A friend of mine who walks with difficulty on uneven ground has an enhanced perspective on nature. By watching closely where he steps, he tends to notice the small things on a hike – in addition to taking in the expansive views.
Unlike many of us who unwittingly trample on the minute.
It brings to mind what Aristotle said: “In all things of nature there is something of the marvellous.”
Clarens in South Africa’s Free State province takes pride in its nature conservancy on the outskirts of town. For a small fee, one buys a permit that is more of a map; it indicates cycle routes and hiking trails, illustrated with impressive photographs.

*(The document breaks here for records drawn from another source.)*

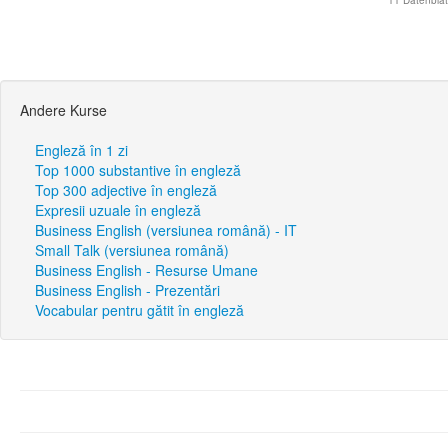
11 Datenblat
Andere Kurse
Engleză în 1 zi
Top 1000 substantive în engleză
Top 300 adjective în engleză
Expresii uzuale în engleză
Business English (versiunea română) - IT
Small Talk (versiunea română)
Business English - Resurse Umane
Business English - Prezentări
Vocabular pentru gătit în engleză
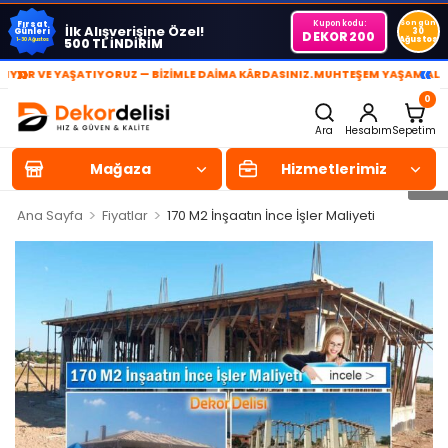
Kupon kodu:
Son gün
Fırsat
İlk Alışverişine Özel!
Günleri
30
DEKOR200
Ağustos
500 TL İNDİRİM
1-30 Ağustos
»
«
ŞATIYORUZ — BİZİMLE DAİMA KÂRDASINIZ.
MUHTEŞEM YAŞAM ALANLARI YARA
0
Ara
Hesabım
Sepetim
Mağaza
Hizmetlerimiz
>
>
Ana Sayfa
Fiyatlar
170 M2 İnşaatın İnce İşler Maliyeti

And it is here on the hiking trail that I make a point of spotting the tiniest of flowers and insects, delicately shaped fungi, brambles – some of which are ripe for the picking – and healthy lichen on the trees and sandstone. We follow the painted signs on rocks. There’s slippery mud on the path due to recent rains, a gushing stream, green moss, cascading water raining from above. We admire the deceptive fragility of spider webs and the birdsong from deep in the forest.
A delicate perfume of nature fills the nose. High above towers the sand-coloured mountain, wispy clouds brush the blue sky, like puffy umbrella seeds of a dandelion floating away in the gentle breeze.
“Nature is not a place to visit. It is home.” — Gary Snyder, American poet.